## Brief
Transcribe the data exactly, pictures excluded.

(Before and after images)
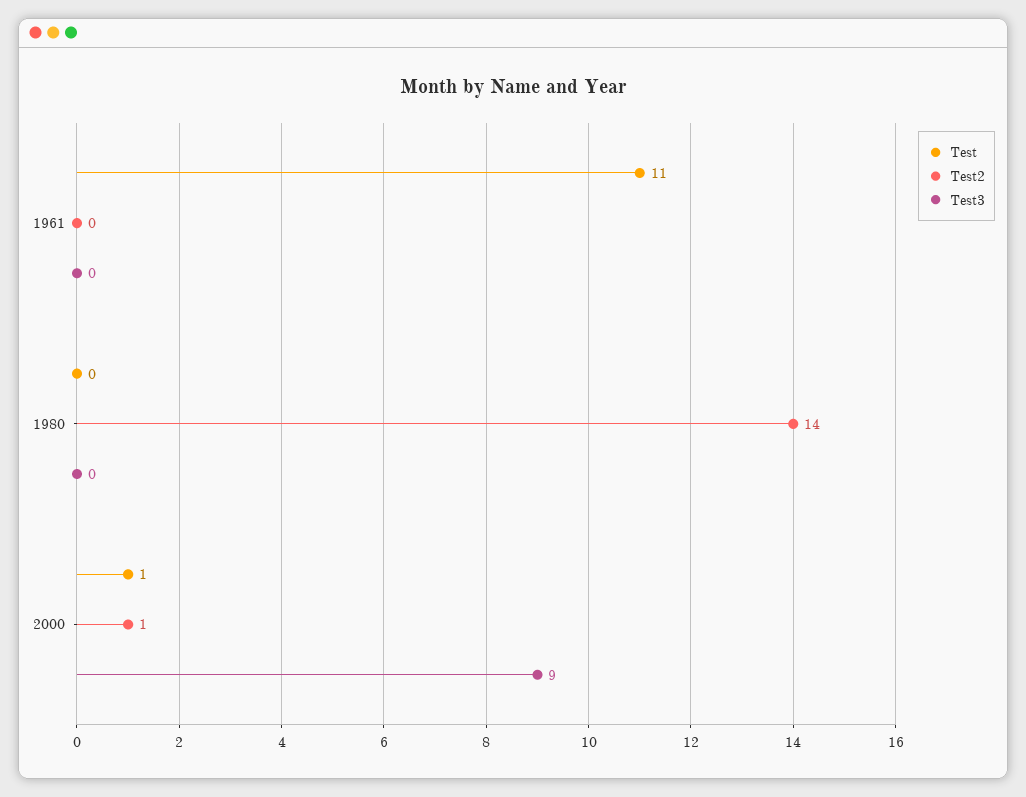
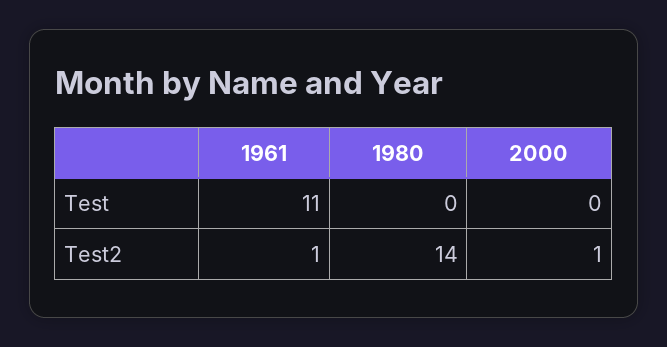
Test2, 1961: 0 -> 1
Test3, 1961: 0 -> none
Test3, 1980: 0 -> none
Test, 2000: 1 -> 0
Test3, 2000: 9 -> none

## Completed task
Test2, 1961: 0 -> 1
Test3, 1961: 0 -> none
Test3, 1980: 0 -> none
Test, 2000: 1 -> 0
Test3, 2000: 9 -> none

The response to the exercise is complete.